Let me begin by noting that all of these authors appear to subscribe to physicalism, describable as holding that all reality is reducible to physical phenomena. Consequently it is understandable that they will aim to fit their arguments into that straightjacket. A well-known expression of this attitude is the intense opposition to Cartesian dualism, the view by Descartes that mind and body, or mind and matter, are two distinct substances.

How derided this view is by the authors can be seen from the manner in which they speak of it: "crippling Cartesianism" (p.75, Dennett), "find themselves in bed with Descartes" (p.100, Searle), "the long, dark shadow of Descartes" (p.159, Bennett and Hacker). Only the commentator in the book, Daniel Robinson, expresses (pp.192-3) reservations about "how many kinds of different sorts of 'stuff' might be constitutive of all reality", but he considers such questions "best to leave unanswered".

They need not be left unanswered in philosophy, which with the aid of logic is here to try to resolve them. I may immodestly note that I deal with such questions in my On Proof for Existence of God, and Other Reflective Inquiries, but now I wish to point out confusions by the principal reviewed authors, whose object is to prevent confusion.

In their arguments they contend (p.208, note 6) that "the idea that the mind is a SUBSTANCE [I capitalized italics] of any kind is not coherent", i.e. that it makes no "sense" to speak of mind as contrasted with the body. But the authors are confused by words. "Substance" is usually defined by the likes of "essential nature", and the main issue, regardless of words used, is whether there is an entity customarily termed "mind" which is distinct from the body. The entity in question is obviously, in Descartes' and other discussions of interaction between mind and body, consciousness--leaving aside particulars like recent propounding of an unconscious. And it certainly makes sense to inquire about the relation between conscious and bodily occurrences.
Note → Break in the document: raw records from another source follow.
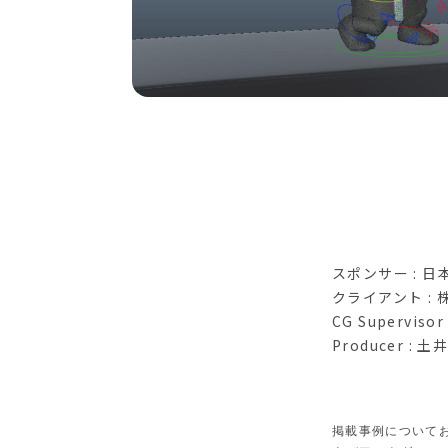
スポンサー : 
クライアント :
CG Supervisor
Producer : 土
掲載事例について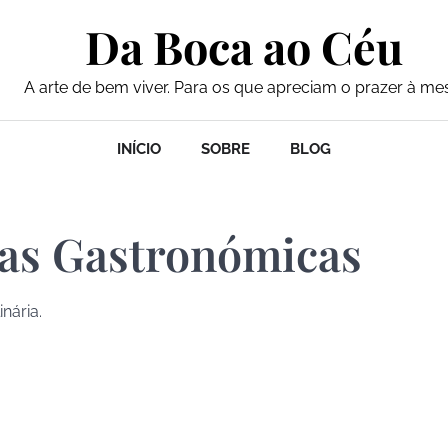
Da Boca ao Céu
A arte de bem viver. Para os que apreciam o prazer à me
INÍCIO
SOBRE
BLOG
as Gastronómicas
nária.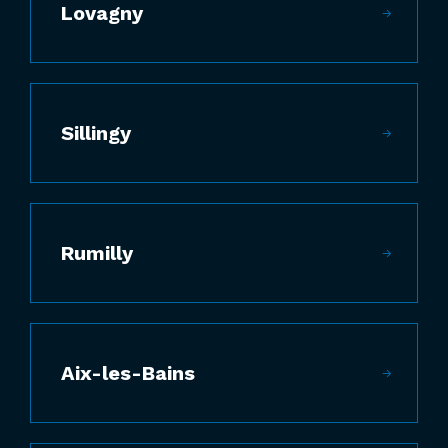
Lovagny
Sillingy
Rumilly
Aix-les-Bains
But the most prominent area of confusion by the authors is in their primary contention of a "mereological fallacy" (e.g. p.22), regarding "the logic of part/whole relations". The authors repeatedly contend such as: "psychological predicates are ascribable to the whole animal, not to its constituent parts". The underlying dispute is with neuroscientists who ascribe "psychological predicates" to the brain, and the presently discussed authors insist: "Human beings, but not their brains, can be said to be thoughtful or to be thoughtless; animals, but not their brains..., can be said to see, hear, smell and taste things..." And the authors repeat: "psychological predicates apply paradigmatically to the HUMAN BEING (OR ANIMAL) AS A WHOLE, and NOT to the body or its parts".

It should be noted that the shift to the brain by neuroscientists is done from the traditional "mind" or consciousness, since the latter does not lend itself to their physical scrutiny. And the turn by the discussed authors to the "whole" of the animal is evidently born of the like physicalist presupposition that one cannot speak of a mind separate from the body. Ironically, their phrase "psychological predicates" itself relies on the word "psyche" for "soul", and it is easy to see that their arguments correspondingly confuse the concepts involved.

It is not the "whole" of the human or animal that thinks, sees, hears, smells and tastes things. The arm does not take part in thinking, or the leg in seeing. It is indeed a truism that it is the conscious part in us that performs those tasks, enlisting in cases some of the body. Try as they may, thinkers cannot dismiss the role of consciousness in our lives.